I read with interest Jon Guttman’s “Hunting Big Bear,” in the February 2020 issue of Wild West. There are a few sentences in his article that refer to the motives of the Crees based on the history created by the Canadians (soldiers, survivors, politicians, etc.). I am the author of biographies of Wandering Spirit and Fine Day and the 2015 book Defending Frog Lake: An Analysis of the Frog Lake Massacre, 2 April 1885, which has new information that fills out the Cree side of the story.
‘I am the author of biographies of Wandering Spirit and Fine Day and the 2015 book Defending Frog Lake: An Analysis of the Frog Lake Massacre, 2 April 1885, which has new information that fills out the Cree side of the story’
The Crees had reason to believe they might be attacked (documented in my book). Even minutes before the actual massacre Wandering Spirit was in the act of moving everyone, Canadians and Crees, to a new location that could be better defended. Because Cree warriors would consider anyone outside the camp as an enemy, the Canadians had to be brought into the new camp for their own safety. The massacre occurred because the Indian agent, Thomas Quinn, would not cooperate; his refusal closed the door on any peaceful resolution.
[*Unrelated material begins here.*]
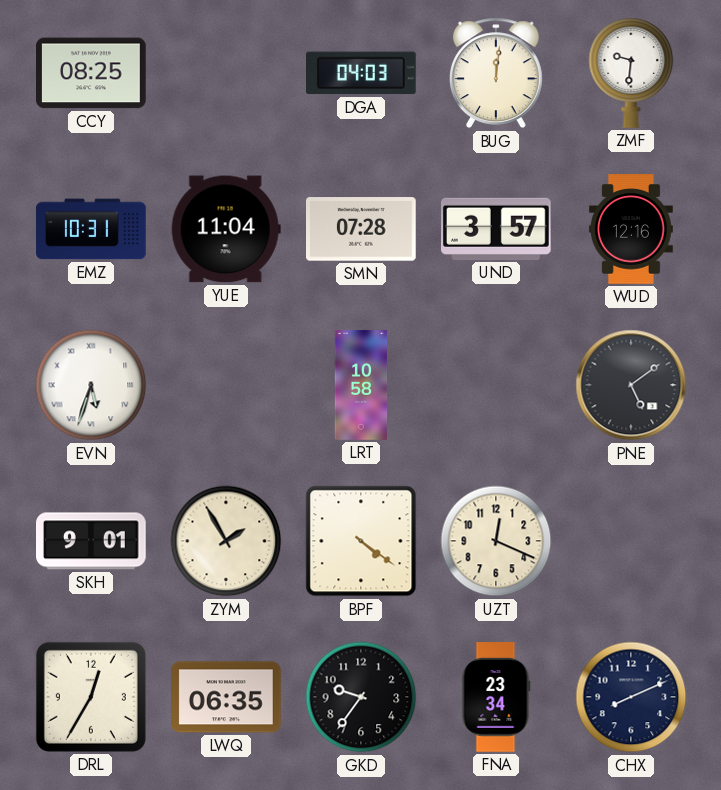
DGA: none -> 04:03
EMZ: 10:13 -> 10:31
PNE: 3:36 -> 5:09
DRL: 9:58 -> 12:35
If Wandering Spirit hadn’t killed him, someone else would have, and with his death there was no longer any point to sparing the other Canadians. The killing of Quinn meant war. History has also spread the false story that 40-year-old Wandering Spirit and other young men usurped power from Big Bear. Power is always transferred from the chief to the head warrior in times of danger. This legitimate transfer of power occurred at Frog Lake from Big Bear to Wandering Spirit, who had been the head warrior since the late 1870s and would probably have his finest hour in the May 28, 1885, Frenchman Butte fight [depicted above]. If the transfer had not been legitimate, no one would have followed Wandering Spirit. Also, the motivation history has given us—that the Crees were starving and desperate—is false. The Crees would not kill their neighbors for food. I’ve dealt with this and other false motives in my book, which several history buffs have told me has changed their view of what happened at Frog Lake.
I particularly enjoyed Kurt House’s Guns of the West article “Guns of the Johnson County War,” in the April 2020 issue. This episode in Wyoming history holds a special interest for me, as my father knew one of the participants. Nate Champion’s siege diary was found by Chicago reporter Samuel Clover. Some sources state Nate had trouble with literacy. I’ve wondered about the legitimacy of the dairy. It seemed to be more good copy than last testament of a doomed rustler.
I was aware of the existence of “Wolcott’s List,” enumerating by serial number descriptions of weapons seized by authorities from the Invaders. Some years ago on an episode of Pawn Stars a man brought in an engraved Peacemaker, claiming it had been carried by an Invader. Rick Harrison declined the offer, as there was no supporting documentation. Too bad he was unaware of Wolcott’s List.
In your August 2019 Go West there is reference to the Tallgrass Prairie National Preserve in Kansas. You list its size at nearly 11,000 square miles. In fact, it is nearly 11,000 acres. The preserve is well worth visiting, as it offers splendid views of the Flint Hills from its trails. It also has several dozen bison in a fenced area. The federal presence is a few acres around a gift shop and interpretive center; the Nature Conservancy runs the rest. A much larger conservancy property is the Joseph H. Williams Tallgrass Prairie Preserve in northern Oklahoma, just below the Kansas line. It is nearly 40,000 acres, with about 2,600 bison and assorted other animals and birds, and celebrates its 30th anniversary in October.
I really enjoyed reading the article “Buffalo Saviors,” by David McCormick, in the December 2019 issue. It reminded me of a photograph I took a while ago when a friend and I visited Jackson Hole, Wyo. We drove down a dirt road near Wilson, Wyo., and came upon a herd of buffalo roaming over an area that was not fenced. I leaned out the window of the car and snapped a photo of a buffalo just as it came over a small rise and paused with the Grand Tetons behind him. I think it makes a striking image.
I purchased your excellent October 2019 issue. That Theodore Roosevelt cover sure catches the eye on the newsstands. I plan on framing this issue on the wall beside my Old West library. This will be the 11th Wild West cover on the wall.